Lo ve cabizbajo, tenso y de muy mal humor. Les está costando comunicarse y a veces terminan discutiendo por cosas sin importancia. Ella tiene sentimientos ambivalentes. A ratos siente rabia por la situación: su marido siempre trabajó mucho por la empresa, incluso dejó de lado eventos familiares, pero eso no sirvió de nada. Ella siente que los han traicionado, aunque a veces lo mira pensando: “¿Qué habrá pasado para que lo saquen a él?”.

“¿Qué hago -me dijo-, cómo manejo la situación y, sobre todo, cómo lo ayudo?”. Lo primero que se me ocurrió fue explicarle que, más allá de una fuente de ingresos, el trabajo nos define como profesionales y como adultos. Nos da una identidad y nos vincula con una comunidad. Nos proporciona foco y estructura. Así se entiende que el desempleo puede significar para muchos la pérdida de la confianza en sí mismos. Otros pueden sentirse a la deriva, despojados de todo lo que tenía significado. Ante el desempleo, muchos ponen en duda sus propias habilidades y talentos, aunque su salida nada haya tenido que ver con su desempeño. Hasta al más seguro y exitoso le cuesta manejarlo, sobre todo en sus primeras semanas. Y si la salida ha sido mal conducida por la empresa, muchos sienten que su dignidad ha sido afectada.

Sin embargo -le expliqué-, perder el empleo puede tener algunos elementos positivos. Puede proporcionar tiempo para reflexionar y examinar las opciones que se presentan. Puede servir para reforzar los lazos familiares, de modo que se esclarezcan valores personales. Puede “rescatar” a las personas de posiciones que ya no les representan un desafío. Puede estimular a reformular metas personales así como a reconsiderar viejos sueños postergados.

El reto es convertir una situación negativa en positiva. A pesar de lo traumático que puede ser estar desempleado, hay personas que lo ven como una experiencia enriquecedora de la que salen renovadas, con más vitalidad y confianza. Saben que han superado una de las crisis más difíciles de su vida y ya no les atemoriza el fantasma del desempleo, se saben empleables.

“Tu rol -dije a mi amiga- es vital para el éxito del proceso de tu esposo.

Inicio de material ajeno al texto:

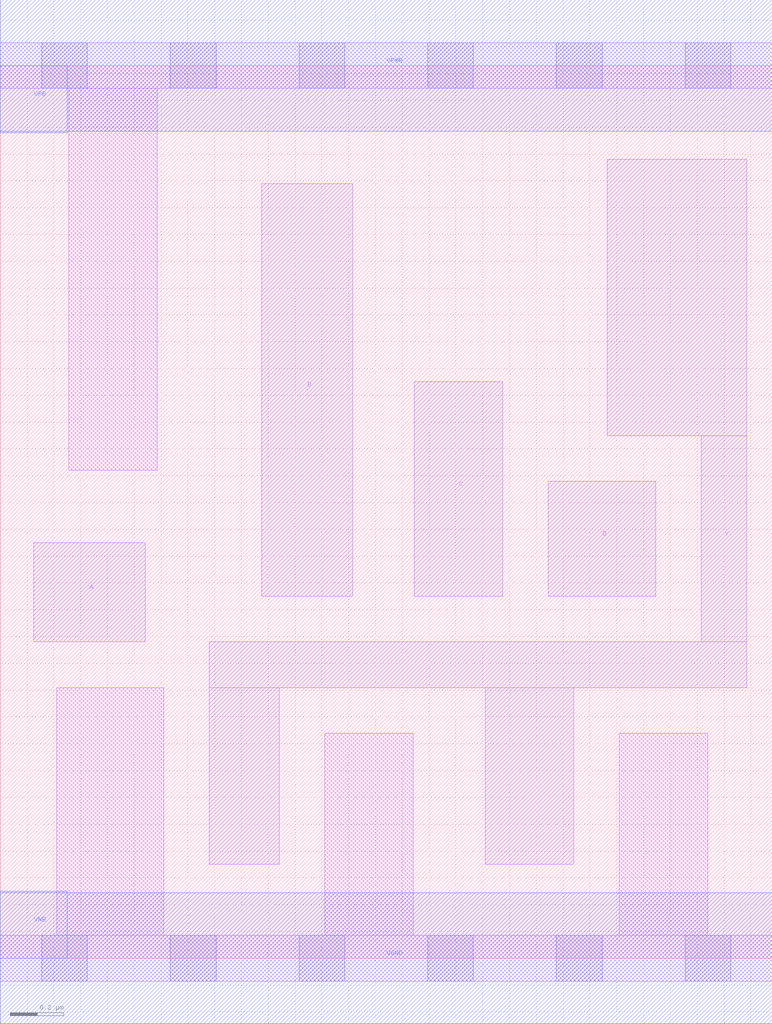
<source format=lef>
# Copyright 2020 The SkyWater PDK Authors
#
# Licensed under the Apache License, Version 2.0 (the "License");
# you may not use this file except in compliance with the License.
# You may obtain a copy of the License at
#
#     https://www.apache.org/licenses/LICENSE-2.0
#
# Unless required by applicable law or agreed to in writing, software
# distributed under the License is distributed on an "AS IS" BASIS,
# WITHOUT WARRANTIES OR CONDITIONS OF ANY KIND, either express or implied.
# See the License for the specific language governing permissions and
# limitations under the License.
#
# SPDX-License-Identifier: Apache-2.0

VERSION 5.5 ;
NAMESCASESENSITIVE ON ;
BUSBITCHARS "[]" ;
DIVIDERCHAR "/" ;
MACRO sky130_fd_sc_ms__nor4_1
  CLASS CORE ;
  SOURCE USER ;
  ORIGIN  0.000000  0.000000 ;
  SIZE  2.880000 BY  3.330000 ;
  SYMMETRY X Y ;
  SITE unit ;
  PIN A
    ANTENNAGATEAREA  0.279000 ;
    DIRECTION INPUT ;
    USE SIGNAL ;
    PORT
      LAYER li1 ;
        RECT 0.125000 1.180000 0.540000 1.550000 ;
    END
  END A
  PIN B
    ANTENNAGATEAREA  0.279000 ;
    DIRECTION INPUT ;
    USE SIGNAL ;
    PORT
      LAYER li1 ;
        RECT 0.975000 1.350000 1.315000 2.890000 ;
    END
  END B
  PIN C
    ANTENNAGATEAREA  0.279000 ;
    DIRECTION INPUT ;
    USE SIGNAL ;
    PORT
      LAYER li1 ;
        RECT 1.545000 1.350000 1.875000 2.150000 ;
    END
  END C
  PIN D
    ANTENNAGATEAREA  0.279000 ;
    DIRECTION INPUT ;
    USE SIGNAL ;
    PORT
      LAYER li1 ;
        RECT 2.045000 1.350000 2.445000 1.780000 ;
    END
  END D
  PIN Y
    ANTENNADIFFAREA  0.744800 ;
    DIRECTION OUTPUT ;
    USE SIGNAL ;
    PORT
      LAYER li1 ;
        RECT 0.780000 0.350000 1.040000 1.010000 ;
        RECT 0.780000 1.010000 2.785000 1.180000 ;
        RECT 1.810000 0.350000 2.140000 1.010000 ;
        RECT 2.265000 1.950000 2.785000 2.980000 ;
        RECT 2.615000 1.180000 2.785000 1.950000 ;
    END
  END Y
  PIN VGND
    DIRECTION INOUT ;
    USE GROUND ;
    PORT
      LAYER met1 ;
        RECT 0.000000 -0.245000 2.880000 0.245000 ;
    END
  END VGND
  PIN VNB
    DIRECTION INOUT ;
    USE GROUND ;
    PORT
      LAYER met1 ;
        RECT 0.000000 0.000000 0.250000 0.250000 ;
    END
  END VNB
  PIN VPB
    DIRECTION INOUT ;
    USE POWER ;
    PORT
      LAYER met1 ;
        RECT 0.000000 3.080000 0.250000 3.330000 ;
    END
  END VPB
  PIN VPWR
    DIRECTION INOUT ;
    USE POWER ;
    PORT
      LAYER met1 ;
        RECT 0.000000 3.085000 2.880000 3.575000 ;
    END
  END VPWR
  OBS
    LAYER li1 ;
      RECT 0.000000 -0.085000 2.880000 0.085000 ;
      RECT 0.000000  3.245000 2.880000 3.415000 ;
      RECT 0.210000  0.085000 0.610000 1.010000 ;
      RECT 0.255000  1.820000 0.585000 3.245000 ;
      RECT 1.210000  0.085000 1.540000 0.840000 ;
      RECT 2.310000  0.085000 2.640000 0.840000 ;
    LAYER mcon ;
      RECT 0.155000 -0.085000 0.325000 0.085000 ;
      RECT 0.155000  3.245000 0.325000 3.415000 ;
      RECT 0.635000 -0.085000 0.805000 0.085000 ;
      RECT 0.635000  3.245000 0.805000 3.415000 ;
      RECT 1.115000 -0.085000 1.285000 0.085000 ;
      RECT 1.115000  3.245000 1.285000 3.415000 ;
      RECT 1.595000 -0.085000 1.765000 0.085000 ;
      RECT 1.595000  3.245000 1.765000 3.415000 ;
      RECT 2.075000 -0.085000 2.245000 0.085000 ;
      RECT 2.075000  3.245000 2.245000 3.415000 ;
      RECT 2.555000 -0.085000 2.725000 0.085000 ;
      RECT 2.555000  3.245000 2.725000 3.415000 ;
  END
END sky130_fd_sc_ms__nor4_1
END LIBRARY

</source>
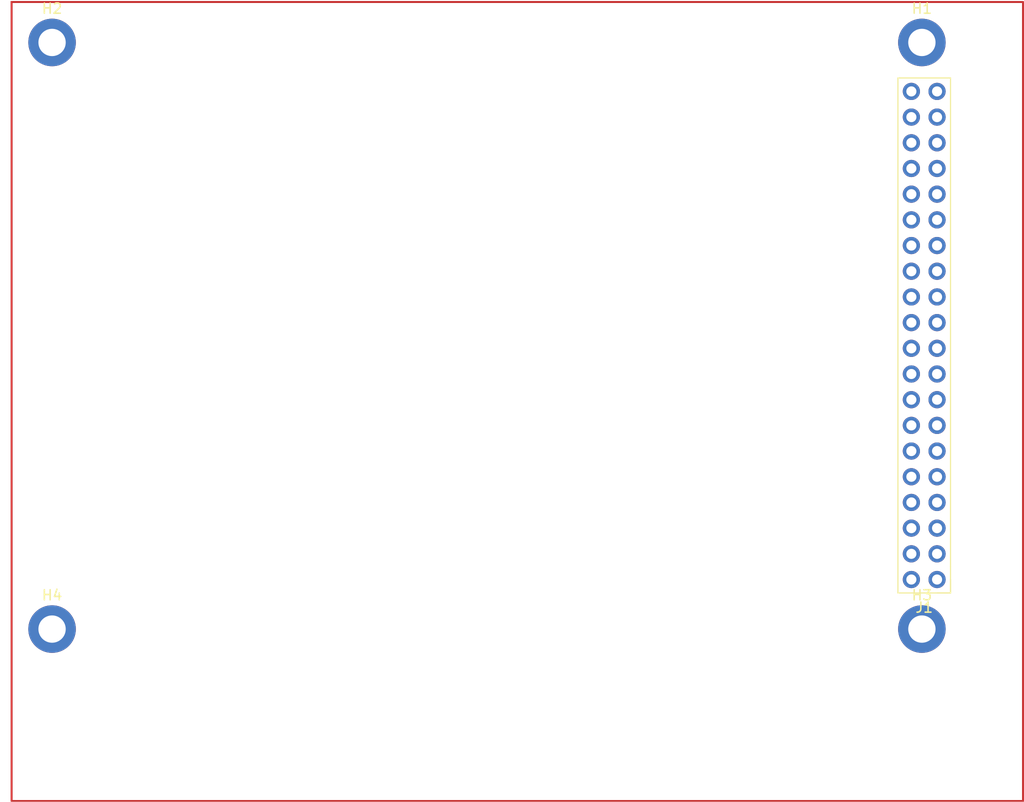
<source format=kicad_pcb>
(kicad_pcb
	(version 20240108)
	(generator "pcbnew")
	(generator_version "8.0")
	(general
		(thickness 1.6)
		(legacy_teardrops no)
	)
	(paper "A4")
	(layers
		(0 "F.Cu" signal)
		(31 "B.Cu" signal)
		(32 "B.Adhes" user "B.Adhesive")
		(33 "F.Adhes" user "F.Adhesive")
		(34 "B.Paste" user)
		(35 "F.Paste" user)
		(36 "B.SilkS" user "B.Silkscreen")
		(37 "F.SilkS" user "F.Silkscreen")
		(38 "B.Mask" user)
		(39 "F.Mask" user)
		(40 "Dwgs.User" user "User.Drawings")
		(41 "Cmts.User" user "User.Comments")
		(42 "Eco1.User" user "User.Eco1")
		(43 "Eco2.User" user "User.Eco2")
		(44 "Edge.Cuts" user)
		(45 "Margin" user)
		(46 "B.CrtYd" user "B.Courtyard")
		(47 "F.CrtYd" user "F.Courtyard")
		(48 "B.Fab" user)
		(49 "F.Fab" user)
		(50 "User.1" user)
		(51 "User.2" user)
		(52 "User.3" user)
		(53 "User.4" user)
		(54 "User.5" user)
		(55 "User.6" user)
		(56 "User.7" user)
		(57 "User.8" user)
		(58 "User.9" user)
	)
	(setup
		(pad_to_mask_clearance 0)
		(allow_soldermask_bridges_in_footprints no)
		(pcbplotparams
			(layerselection 0x00010fc_ffffffff)
			(plot_on_all_layers_selection 0x0000000_00000000)
			(disableapertmacros no)
			(usegerberextensions no)
			(usegerberattributes yes)
			(usegerberadvancedattributes yes)
			(creategerberjobfile yes)
			(dashed_line_dash_ratio 12.000000)
			(dashed_line_gap_ratio 3.000000)
			(svgprecision 4)
			(plotframeref no)
			(viasonmask no)
			(mode 1)
			(useauxorigin no)
			(hpglpennumber 1)
			(hpglpenspeed 20)
			(hpglpendiameter 15.000000)
			(pdf_front_fp_property_popups yes)
			(pdf_back_fp_property_popups yes)
			(dxfpolygonmode yes)
			(dxfimperialunits yes)
			(dxfusepcbnewfont yes)
			(psnegative no)
			(psa4output no)
			(plotreference yes)
			(plotvalue yes)
			(plotfptext yes)
			(plotinvisibletext no)
			(sketchpadsonfab no)
			(subtractmaskfromsilk no)
			(outputformat 1)
			(mirror no)
			(drillshape 1)
			(scaleselection 1)
			(outputdirectory "")
		)
	)
	(net 0 "")
	(net 1 "unconnected-(J1-Pin_36-Pad36)")
	(net 2 "unconnected-(J1-Pin_21-Pad21)")
	(net 3 "unconnected-(J1-Pin_37-Pad37)")
	(net 4 "unconnected-(J1-Pin_13-Pad13)")
	(net 5 "unconnected-(J1-Pin_22-Pad22)")
	(net 6 "unconnected-(J1-Pin_10-Pad10)")
	(net 7 "unconnected-(J1-Pin_24-Pad24)")
	(net 8 "unconnected-(J1-Pin_12-Pad12)")
	(net 9 "unconnected-(J1-Pin_28-Pad28)")
	(net 10 "unconnected-(J1-Pin_16-Pad16)")
	(net 11 "unconnected-(J1-Pin_35-Pad35)")
	(net 12 "unconnected-(J1-Pin_23-Pad23)")
	(net 13 "unconnected-(J1-Pin_7-Pad7)")
	(net 14 "unconnected-(J1-Pin_33-Pad33)")
	(net 15 "unconnected-(J1-Pin_31-Pad31)")
	(net 16 "unconnected-(J1-Pin_29-Pad29)")
	(net 17 "unconnected-(J1-Pin_18-Pad18)")
	(net 18 "unconnected-(J1-Pin_11-Pad11)")
	(net 19 "unconnected-(J1-Pin_15-Pad15)")
	(net 20 "unconnected-(J1-Pin_8-Pad8)")
	(net 21 "unconnected-(J1-Pin_40-Pad40)")
	(net 22 "unconnected-(J1-Pin_5-Pad5)")
	(net 23 "unconnected-(J1-Pin_26-Pad26)")
	(net 24 "unconnected-(J1-Pin_3-Pad3)")
	(net 25 "unconnected-(J1-Pin_38-Pad38)")
	(net 26 "unconnected-(J1-Pin_32-Pad32)")
	(net 27 "unconnected-(J1-Pin_19-Pad19)")
	(net 28 "unconnected-(J1-Pin_27-Pad27)")
	(footprint "MountingHole:MountingHole_2.7mm_M2.5_DIN965_Pad" (layer "F.Cu") (at 79 33))
	(footprint "MountingHole:MountingHole_2.7mm_M2.5_DIN965_Pad" (layer "F.Cu") (at 79 91))
	(footprint "JetsonNanoExpansionFootprints:JetsonNanoPinHeaderFootprint" (layer "F.Cu") (at 166.5 38.68))
	(footprint "MountingHole:MountingHole_2.7mm_M2.5_DIN965_Pad" (layer "F.Cu") (at 165 91))
	(footprint "MountingHole:MountingHole_2.7mm_M2.5_DIN965_Pad" (layer "F.Cu") (at 165 33))
	(gr_rect
		(start 75 29)
		(end 175 108)
		(stroke
			(width 0.2)
			(type default)
		)
		(fill none)
		(layer "F.Cu")
		(uuid "6b57c6bd-c3cc-4f87-ba01-21bb98351cc6")
	)
)

</source>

Que comprendas realmente lo que él está sintiendo ahora que perdió su trabajo te permitirá apoyarlo a superar su duelo más rápidamente, ver las cosas desde otra perspectiva y ayudarlo a comprometerse activamente en continuar su carrera, buscando trabajo o montando su propio negocio real.

Cuando ya esté en el mercado y sufra los vaivenes de ánimo propios del proceso de recolocación, probablemente serás tú quien deba ayudar a mantener un ambiente estable en casa, manteniendo en su lugar las estructuras, mientras cuidas y apoyas a todos en la familia”.

No es fácil. Sin embargo, la experiencia nos permite comprobar que normalmente la actitud del cónyuge hace la diferencia entre una transición suave entre empleos, y una turbulenta y difícil. Y muchas de las familias salen fortalecidas de la experiencia. “Entonces -dije a mi amiga-, ¿cuál es la actitud que estás dispuesta a asumir?”.